Format every line of the records as a JSON list of strings, one string per line, leaving out blank lines.

EXTRACTED INFORMATION
------------------------------------------------------------
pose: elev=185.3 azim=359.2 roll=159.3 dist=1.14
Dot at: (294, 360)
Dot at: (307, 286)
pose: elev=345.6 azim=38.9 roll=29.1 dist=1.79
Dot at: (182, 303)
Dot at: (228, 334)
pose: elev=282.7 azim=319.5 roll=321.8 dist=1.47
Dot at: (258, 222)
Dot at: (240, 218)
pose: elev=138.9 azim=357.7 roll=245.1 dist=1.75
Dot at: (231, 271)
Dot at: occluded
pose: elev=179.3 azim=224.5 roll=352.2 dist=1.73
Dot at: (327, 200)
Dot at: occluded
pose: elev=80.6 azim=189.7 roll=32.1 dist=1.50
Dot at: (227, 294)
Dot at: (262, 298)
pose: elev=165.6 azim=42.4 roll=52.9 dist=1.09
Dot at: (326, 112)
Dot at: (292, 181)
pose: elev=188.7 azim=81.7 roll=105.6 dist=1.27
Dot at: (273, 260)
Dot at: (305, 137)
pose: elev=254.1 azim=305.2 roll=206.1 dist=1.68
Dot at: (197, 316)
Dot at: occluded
------------------------------------------------------------
WORKED ANSWER
[
  "pose: elev=185.3 azim=359.2 roll=159.3 dist=1.14",
  "Dot at: (294, 360)",
  "Dot at: (307, 286)",
  "pose: elev=345.6 azim=38.9 roll=29.1 dist=1.79",
  "Dot at: (182, 303)",
  "Dot at: (228, 334)",
  "pose: elev=282.7 azim=319.5 roll=321.8 dist=1.47",
  "Dot at: (258, 222)",
  "Dot at: (240, 218)",
  "pose: elev=138.9 azim=357.7 roll=245.1 dist=1.75",
  "Dot at: (231, 271)",
  "Dot at: occluded",
  "pose: elev=179.3 azim=224.5 roll=352.2 dist=1.73",
  "Dot at: (327, 200)",
  "Dot at: occluded",
  "pose: elev=80.6 azim=189.7 roll=32.1 dist=1.50",
  "Dot at: (227, 294)",
  "Dot at: (262, 298)",
  "pose: elev=165.6 azim=42.4 roll=52.9 dist=1.09",
  "Dot at: (326, 112)",
  "Dot at: (292, 181)",
  "pose: elev=188.7 azim=81.7 roll=105.6 dist=1.27",
  "Dot at: (273, 260)",
  "Dot at: (305, 137)",
  "pose: elev=254.1 azim=305.2 roll=206.1 dist=1.68",
  "Dot at: (197, 316)",
  "Dot at: occluded"
]